Ba'asyir Siap Beber 500 Korban Densus 88 
(27 Jun 2007) 
JAKARTA -- Penangkapan tersangka teroris Abu Dujana alias Aenul Bahri yang 
dianggap menyalahi prosedur, menggugah Ustaz Abu Bakar Ba'asyir. Kemarin amir 
Majelis Mujahidin Indonesia itu, terbang dari Solo ke Jakarta untuk 
mendaftarkan gugatan ke Pengadilan Negeri Jakarta Selatan. Dalam gugatannya 
itu, Ba'asyir menuntut pembubaran Densus 88 Antiteror Mabes Polri."Gugatan itu 
mewakili diri saya sendiri dan ratusan korban teror Densus 88 yang disiksa dan 
diperlakukan secara kejam," ujar Ba'asyir kepada wartawan di Gedung Menara 
Dakwah, Jakarta, Selasa 26 Juni kemarin. 

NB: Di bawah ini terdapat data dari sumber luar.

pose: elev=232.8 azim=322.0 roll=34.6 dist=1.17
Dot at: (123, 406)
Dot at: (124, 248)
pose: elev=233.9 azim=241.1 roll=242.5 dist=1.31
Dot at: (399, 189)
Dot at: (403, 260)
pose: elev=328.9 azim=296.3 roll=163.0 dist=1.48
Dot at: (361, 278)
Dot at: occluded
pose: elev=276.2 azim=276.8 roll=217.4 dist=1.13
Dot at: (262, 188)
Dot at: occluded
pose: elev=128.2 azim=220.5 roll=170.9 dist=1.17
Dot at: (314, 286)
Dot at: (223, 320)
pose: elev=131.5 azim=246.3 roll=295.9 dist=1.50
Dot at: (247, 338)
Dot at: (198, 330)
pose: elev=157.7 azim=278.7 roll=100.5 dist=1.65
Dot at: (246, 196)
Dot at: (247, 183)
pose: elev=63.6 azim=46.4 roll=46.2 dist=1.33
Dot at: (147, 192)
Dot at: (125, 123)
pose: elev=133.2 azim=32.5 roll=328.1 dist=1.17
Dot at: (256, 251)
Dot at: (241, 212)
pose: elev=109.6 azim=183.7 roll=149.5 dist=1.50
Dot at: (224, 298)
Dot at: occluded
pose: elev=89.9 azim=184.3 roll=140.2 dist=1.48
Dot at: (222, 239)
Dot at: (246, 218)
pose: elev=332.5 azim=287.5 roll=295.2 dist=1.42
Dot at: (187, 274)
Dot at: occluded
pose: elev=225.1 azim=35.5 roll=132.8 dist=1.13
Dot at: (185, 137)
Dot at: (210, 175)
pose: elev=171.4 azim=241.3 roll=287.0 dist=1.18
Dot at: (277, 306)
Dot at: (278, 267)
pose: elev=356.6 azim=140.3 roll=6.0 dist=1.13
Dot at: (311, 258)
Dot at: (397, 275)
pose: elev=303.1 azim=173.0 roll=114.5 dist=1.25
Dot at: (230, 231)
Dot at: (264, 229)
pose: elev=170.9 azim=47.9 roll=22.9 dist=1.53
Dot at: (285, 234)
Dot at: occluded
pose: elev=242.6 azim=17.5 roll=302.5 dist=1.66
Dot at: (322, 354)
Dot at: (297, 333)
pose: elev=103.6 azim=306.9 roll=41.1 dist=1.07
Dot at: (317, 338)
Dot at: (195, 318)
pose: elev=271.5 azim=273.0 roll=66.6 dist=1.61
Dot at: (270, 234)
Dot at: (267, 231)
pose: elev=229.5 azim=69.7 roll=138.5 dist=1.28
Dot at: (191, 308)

Dia menguasakan hak hukumnya kepada 12 pengacara muslim yang diberi nama 
Tangkap Densus 88 (Tim Advokasi Korban Penangkapan Densus 88).
Menurut ustaz kelahiran Jombang itu, Densus 88 merupakan kepanjangan tangan 
kepentingan Amerika Serikat dan Australia. "Saya serukan kepada polisi yang 
masih punya hati nurani untuk segera keluar dari Densus 88," katanya. Kemarin 
Ba'asyir didampingi belasan ulama dari Forum Umat Islam dan para pengacara yang 
tergabung dalam Tim Pengacara Muslim (TPM). 

Menurut Ba'asyir, tindakan Abu Dujana dan teman-temannya bukan termasuk tindak 
terorisme. "Justru kontra terorisme terhadap kejahatan Amerika. Hanya, saya 
tidak setuju dengan pengeboman yang dilakukan di negara yang tidak sedang 
berkonflik langsung. Kalau mau ngebom, di Afghanistan atau Iraq. Itu benar dan 
pantas ditiru," tuturnya. 

Sejak bebas dari Lembaga Pemasyarakatan Cipinang 14 Juni 2006, Ba'asyir mengaku 
selalu dikuntit polisi. "Mungkin, mereka menganggap saya ini berbahaya. 
Padahal, bom saya ini ya cuma mulut," ujarnya. 

Salah seorang pengacara Tangkap Densus 88 Munarman menambahkan, pihaknya 
mempunyai data 500 korban penyiksaan dan tindakan semena-mena yang dilakukan 
anggota Densus 88. "Mereka melanggar Undang-Undang Nomor 39 Tahun 199 tentang 
Hak Asasi Manusia," katanya. 

Dalam draf gugatannya, Tangkap Densus 88 melampirkan beberapa data. Misalnya, 
pengakuan Syaiful Anang alias Mujadid --ditangkap di Temanggung-- yang ditembak 
tanpa perlawanan. Lalu, penyiksaan yang dilakukan terhadap Andi Ipong alias 
Yusuf Asapa di sel Polda Metro Jaya. Andi ditelanjangi, disetrum, dirantai, dan 
tidak boleh melakukan salat Jumat. 

Selain itu, data yang menyebutkan bahwa Ali Gufron alias Muklas, terpidana bom 
Bali, dibakar bulu-bulu di tubuhnya setelah ditelanjangi. Demikian juga, 
kesaksian Imam Samudera yang disiram air panas terus-menerus di kamar mandi 
agar mengakui keterlibatan Abu Bakar Ba'asyir dalam peristiwa bom Bali 1. 

Munarman optimistis, gugatan mereka akan menang. "Kami juga melapor ke DPR 
karena selama ini mereka tidak pernah menyerahkan laporan keuangan yang 
digunakan untuk operasionalisasi Densus 88," kata mantan aktivis YLBHI itu. 

Semua keluarga korban, kata Munarman, juga membenarkan adanya tindakan 
penyiksaan dan penangkapan yang sewenang-wenang oleh Densus 88. "Ada subtim 
intelijen di Densus 88 yang bertugas membuat rekayasa dan skenario," tuturnya. 

Bagaimana tanggapan Kapolri? Ditemui di sela-sela peresmian panti rehabilitasi 
narkoba di Lido, Bogor, kemarin, Kapolri Jenderal Pol Sutanto tak mau komentar.